In each item, change "Comic Neue" to "Helvetica" everywhere it occurs and write the lines out again with nothing else altered. Omit the pictures.

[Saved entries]
'''

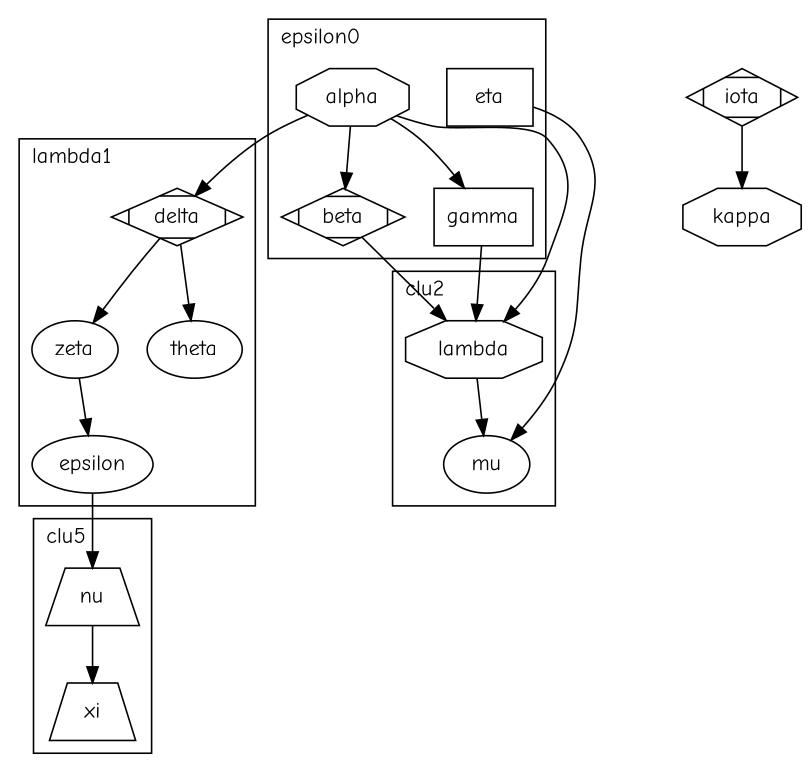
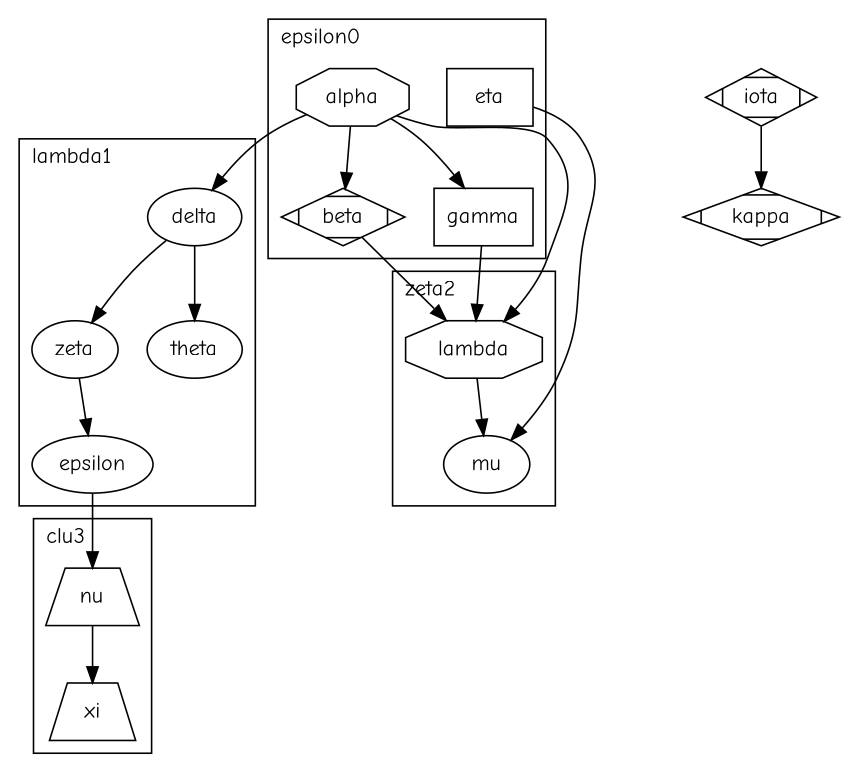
  digraph {
    fontname="Comic Neue"
    node [fontname="Comic Neue"]
    edge [fontname="Comic Neue"]
    n1 [label=alpha shape=octagon]
    n2 [label=beta shape=Mdiamond]
    n3 [label=gamma shape=box]
    n4 [label=eta shape=box]
-   n5 [label=delta shape=Mdiamond]
+   n5 [label=delta]
    n6 [label=epsilon]
    n7 [label=zeta]
    n8 [label=theta]
    n9 [label=lambda shape=octagon]
    n10 [label=mu shape=ellipse]
    n11 [label=nu shape=trapezium]
    n12 [label=xi shape=trapezium]
    n13 [label=iota shape=Mdiamond]
-   n14 [label=kappa shape=octagon]
+   n14 [label=kappa shape=Mdiamond]
    subgraph cluster_1 {
      fillcolor="#ababab"
      label=epsilon0
      labeljust=l
      labelloc=t
      n1
      n2
      n3
      n4
    }
    subgraph cluster_2 {
      fillcolor="#ababab"
      label=lambda1
      labeljust=l
      labelloc=t
      n5
      n6
      n7
      n8
    }
    subgraph cluster_3 {
      fillcolor="#888888"
-     label=clu2
+     label=zeta2
      labeljust=l
      labelloc=t
      n9
      n10
    }
    subgraph cluster_4 {
      fillcolor="#888888"
-     label=clu5
+     label=clu3
      labeljust=l
      labelloc=t
      n11
      n12
    }
    subgraph sub_5 {
      n13
      n14
    }
    n1 -> n2
    n1 -> n3
    n1 -> n5
    n1 -> n9
    n2 -> n9 [weight=3]
    n3 -> n9
    n4 -> n10
    n5 -> n7
    n5 -> n8
    n6 -> n11
    n7 -> n6
    n9 -> n10
    n11 -> n12
    n13 -> n14
  }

'''

▸ **The reply**
  digraph {
    fontname="Helvetica"
    node [fontname="Helvetica"]
    edge [fontname="Helvetica"]
    n1 [label=alpha shape=octagon]
    n2 [label=beta shape=Mdiamond]
    n3 [label=gamma shape=box]
    n4 [label=eta shape=box]
-   n5 [label=delta shape=Mdiamond]
+   n5 [label=delta]
    n6 [label=epsilon]
    n7 [label=zeta]
    n8 [label=theta]
    n9 [label=lambda shape=octagon]
    n10 [label=mu shape=ellipse]
    n11 [label=nu shape=trapezium]
    n12 [label=xi shape=trapezium]
    n13 [label=iota shape=Mdiamond]
-   n14 [label=kappa shape=octagon]
+   n14 [label=kappa shape=Mdiamond]
    subgraph cluster_1 {
      fillcolor="#ababab"
      label=epsilon0
      labeljust=l
      labelloc=t
      n1
      n2
      n3
      n4
    }
    subgraph cluster_2 {
      fillcolor="#ababab"
      label=lambda1
      labeljust=l
      labelloc=t
      n5
      n6
      n7
      n8
    }
    subgraph cluster_3 {
      fillcolor="#888888"
-     label=clu2
+     label=zeta2
      labeljust=l
      labelloc=t
      n9
      n10
    }
    subgraph cluster_4 {
      fillcolor="#888888"
-     label=clu5
+     label=clu3
      labeljust=l
      labelloc=t
      n11
      n12
    }
    subgraph sub_5 {
      n13
      n14
    }
    n1 -> n2
    n1 -> n3
    n1 -> n5
    n1 -> n9
    n2 -> n9 [weight=3]
    n3 -> n9
    n4 -> n10
    n5 -> n7
    n5 -> n8
    n6 -> n11
    n7 -> n6
    n9 -> n10
    n11 -> n12
    n13 -> n14
  }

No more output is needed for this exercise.